SOURCE TEXT |
++++++
- Born: 17 March 1954 Born: Autonomous Region of Bougainville, Papua New Guinea
- Died: 3 January 2011 (aged 56) Port Moresby
- Occupations: Storyteller, Actor, Screenwriter and Theatre director
- Years active: from 1992 (screen)

= William Takaku =

Papua New Guinean actor

William Takaku (17 March 1954 — 3 January 2011) was a Papua New Guinean film, television and theatre actor. He was also a screenwriter and a former theatre director.

==Career==
In the late 1980s and early 1990s, he travelled far from his birthplace on the island of Bougainville, as a storyteller and spokesperson for his people. They had recently expelled from the island copper mining operations which had been polluting the river they depended upon. In June 1991, he was a guest speaker and storyteller at the International Gathering of Mother Earth's People, in Winnipeg, Manitoba, Canada.

===Education===

In 1975, as a celebration of Independence, William and a PNG colleague, Matalau, were chosen by the director of NIDA (Australia's National Institute of Dramatic Art, in Sydney) to undertake a year-long special Acting Course. He studied under Alexander Hay with other teachers including Keith Bain, Jicky Martin and Aubrey Mellor. Other students in their cohort were Mel Gibson, Judy Davis and Steve Bisley. He acted roles in Shakespeare's A Midsummer Night's Dream (Puck), The Tempest (Caliban) and Chekhov's Swan Song (Svetlovidov).
++++++
DATA SECTION |
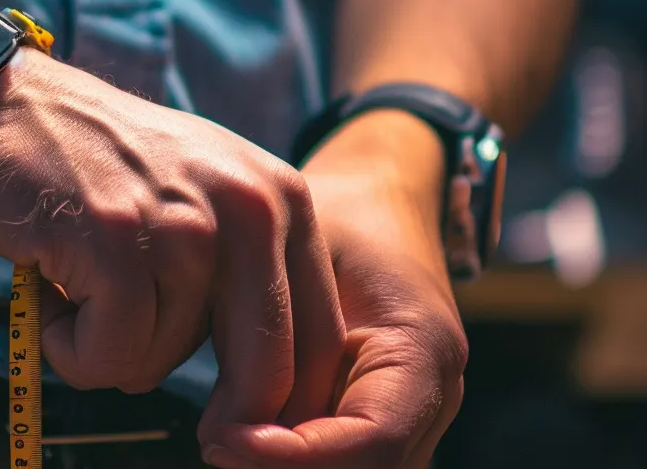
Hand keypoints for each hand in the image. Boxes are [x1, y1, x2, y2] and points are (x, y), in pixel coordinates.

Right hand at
++++++
WHAT IS EXPECTED | Do the following statements agree with the text on William Takaku: (a) the NIDA acting course he took lasted a year, (b) he played Prospero in The Tempest, and (c) he was chosen for the NIDA course on his own? Answer yes or no for each, quoting the deciding words of the text.

SOLUTION TO THIS PROBLEM |
(a) Yes: "to undertake a year-long special Acting Course"
(b) No: "The Tempest (Caliban)"
(c) No: "William and a PNG colleague, Matalau, were chosen"